*** Opening of PROVIDED ENTRIES ***

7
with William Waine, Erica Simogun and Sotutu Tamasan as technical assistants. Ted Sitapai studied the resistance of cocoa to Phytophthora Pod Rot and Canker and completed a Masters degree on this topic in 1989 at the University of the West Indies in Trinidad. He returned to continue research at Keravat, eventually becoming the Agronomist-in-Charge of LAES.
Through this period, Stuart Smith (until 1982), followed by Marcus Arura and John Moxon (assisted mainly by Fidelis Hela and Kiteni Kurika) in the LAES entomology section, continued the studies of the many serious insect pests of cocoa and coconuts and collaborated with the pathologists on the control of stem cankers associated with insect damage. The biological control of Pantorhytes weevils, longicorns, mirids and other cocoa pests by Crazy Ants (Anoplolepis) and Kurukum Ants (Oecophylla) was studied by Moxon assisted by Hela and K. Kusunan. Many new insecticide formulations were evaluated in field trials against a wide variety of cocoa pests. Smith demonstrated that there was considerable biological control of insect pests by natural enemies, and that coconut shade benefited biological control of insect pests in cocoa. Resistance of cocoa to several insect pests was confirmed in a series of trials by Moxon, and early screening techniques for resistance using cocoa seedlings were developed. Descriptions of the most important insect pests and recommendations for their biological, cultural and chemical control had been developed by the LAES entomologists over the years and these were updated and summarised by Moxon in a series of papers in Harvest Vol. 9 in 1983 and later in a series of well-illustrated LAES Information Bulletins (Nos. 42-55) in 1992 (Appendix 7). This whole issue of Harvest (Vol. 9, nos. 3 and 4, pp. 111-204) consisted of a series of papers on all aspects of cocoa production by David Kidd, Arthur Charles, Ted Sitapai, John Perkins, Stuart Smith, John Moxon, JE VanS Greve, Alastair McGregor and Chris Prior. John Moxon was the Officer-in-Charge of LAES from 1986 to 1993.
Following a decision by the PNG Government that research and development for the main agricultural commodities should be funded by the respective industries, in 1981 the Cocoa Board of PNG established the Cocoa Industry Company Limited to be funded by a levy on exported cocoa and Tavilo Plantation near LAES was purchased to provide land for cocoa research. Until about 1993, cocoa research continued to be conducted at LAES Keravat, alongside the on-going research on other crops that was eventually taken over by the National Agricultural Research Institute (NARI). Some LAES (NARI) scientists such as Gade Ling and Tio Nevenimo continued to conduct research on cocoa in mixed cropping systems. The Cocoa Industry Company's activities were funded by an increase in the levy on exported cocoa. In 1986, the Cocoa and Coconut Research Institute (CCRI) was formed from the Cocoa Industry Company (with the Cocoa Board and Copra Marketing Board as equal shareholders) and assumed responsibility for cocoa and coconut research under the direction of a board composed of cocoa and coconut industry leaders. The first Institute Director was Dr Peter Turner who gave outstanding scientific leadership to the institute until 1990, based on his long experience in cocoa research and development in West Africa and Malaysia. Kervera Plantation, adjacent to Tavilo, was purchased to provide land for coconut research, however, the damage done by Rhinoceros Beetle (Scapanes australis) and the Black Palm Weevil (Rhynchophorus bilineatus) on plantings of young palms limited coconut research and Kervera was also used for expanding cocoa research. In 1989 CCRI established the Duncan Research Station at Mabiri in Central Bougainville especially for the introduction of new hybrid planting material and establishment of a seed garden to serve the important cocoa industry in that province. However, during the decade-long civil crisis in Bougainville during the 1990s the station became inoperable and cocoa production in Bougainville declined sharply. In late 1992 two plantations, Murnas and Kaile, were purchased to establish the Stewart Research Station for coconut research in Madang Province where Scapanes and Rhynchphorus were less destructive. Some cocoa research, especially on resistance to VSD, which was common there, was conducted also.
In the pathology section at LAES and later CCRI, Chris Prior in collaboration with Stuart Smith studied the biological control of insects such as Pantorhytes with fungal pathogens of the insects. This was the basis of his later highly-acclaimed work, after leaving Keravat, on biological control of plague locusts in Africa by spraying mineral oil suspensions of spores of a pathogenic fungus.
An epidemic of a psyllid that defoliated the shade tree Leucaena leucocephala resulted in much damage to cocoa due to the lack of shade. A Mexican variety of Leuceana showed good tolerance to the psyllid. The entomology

*** Close of PROVIDED ENTRIES ***

TASK DESCRIPTION = The response must restate every entry word for word.

ANSWER SPACE =
7
with William Waine, Erica Simogun and Sotutu Tamasan as technical assistants. Ted Sitapai studied the resistance of cocoa to Phytophthora Pod Rot and Canker and completed a Masters degree on this topic in 1989 at the University of the West Indies in Trinidad. He returned to continue research at Keravat, eventually becoming the Agronomist-in-Charge of LAES.
Through this period, Stuart Smith (until 1982), followed by Marcus Arura and John Moxon (assisted mainly by Fidelis Hela and Kiteni Kurika) in the LAES entomology section, continued the studies of the many serious insect pests of cocoa and coconuts and collaborated with the pathologists on the control of stem cankers associated with insect damage. The biological control of Pantorhytes weevils, longicorns, mirids and other cocoa pests by Crazy Ants (Anoplolepis) and Kurukum Ants (Oecophylla) was studied by Moxon assisted by Hela and K. Kusunan. Many new insecticide formulations were evaluated in field trials against a wide variety of cocoa pests. Smith demonstrated that there was considerable biological control of insect pests by natural enemies, and that coconut shade benefited biological control of insect pests in cocoa. Resistance of cocoa to several insect pests was confirmed in a series of trials by Moxon, and early screening techniques for resistance using cocoa seedlings were developed. Descriptions of the most important insect pests and recommendations for their biological, cultural and chemical control had been developed by the LAES entomologists over the years and these were updated and summarised by Moxon in a series of papers in Harvest Vol. 9 in 1983 and later in a series of well-illustrated LAES Information Bulletins (Nos. 42-55) in 1992 (Appendix 7). This whole issue of Harvest (Vol. 9, nos. 3 and 4, pp. 111-204) consisted of a series of papers on all aspects of cocoa production by David Kidd, Arthur Charles, Ted Sitapai, John Perkins, Stuart Smith, John Moxon, JE VanS Greve, Alastair McGregor and Chris Prior. John Moxon was the Officer-in-Charge of LAES from 1986 to 1993.
Following a decision by the PNG Government that research and development for the main agricultural commodities should be funded by the respective industries, in 1981 the Cocoa Board of PNG established the Cocoa Industry Company Limited to be funded by a levy on exported cocoa and Tavilo Plantation near LAES was purchased to provide land for cocoa research. Until about 1993, cocoa research continued to be conducted at LAES Keravat, alongside the on-going research on other crops that was eventually taken over by the National Agricultural Research Institute (NARI). Some LAES (NARI) scientists such as Gade Ling and Tio Nevenimo continued to conduct research on cocoa in mixed cropping systems. The Cocoa Industry Company's activities were funded by an increase in the levy on exported cocoa. In 1986, the Cocoa and Coconut Research Institute (CCRI) was formed from the Cocoa Industry Company (with the Cocoa Board and Copra Marketing Board as equal shareholders) and assumed responsibility for cocoa and coconut research under the direction of a board composed of cocoa and coconut industry leaders. The first Institute Director was Dr Peter Turner who gave outstanding scientific leadership to the institute until 1990, based on his long experience in cocoa research and development in West Africa and Malaysia. Kervera Plantation, adjacent to Tavilo, was purchased to provide land for coconut research, however, the damage done by Rhinoceros Beetle (Scapanes australis) and the Black Palm Weevil (Rhynchophorus bilineatus) on plantings of young palms limited coconut research and Kervera was also used for expanding cocoa research. In 1989 CCRI established the Duncan Research Station at Mabiri in Central Bougainville especially for the introduction of new hybrid planting material and establishment of a seed garden to serve the important cocoa industry in that province. However, during the decade-long civil crisis in Bougainville during the 1990s the station became inoperable and cocoa production in Bougainville declined sharply. In late 1992 two plantations, Murnas and Kaile, were purchased to establish the Stewart Research Station for coconut research in Madang Province where Scapanes and Rhynchphorus were less destructive. Some cocoa research, especially on resistance to VSD, which was common there, was conducted also.
In the pathology section at LAES and later CCRI, Chris Prior in collaboration with Stuart Smith studied the biological control of insects such as Pantorhytes with fungal pathogens of the insects. This was the basis of his later highly-acclaimed work, after leaving Keravat, on biological control of plague locusts in Africa by spraying mineral oil suspensions of spores of a pathogenic fungus.
An epidemic of a psyllid that defoliated the shade tree Leucaena leucocephala resulted in much damage to cocoa due to the lack of shade. A Mexican variety of Leuceana showed good tolerance to the psyllid. The entomology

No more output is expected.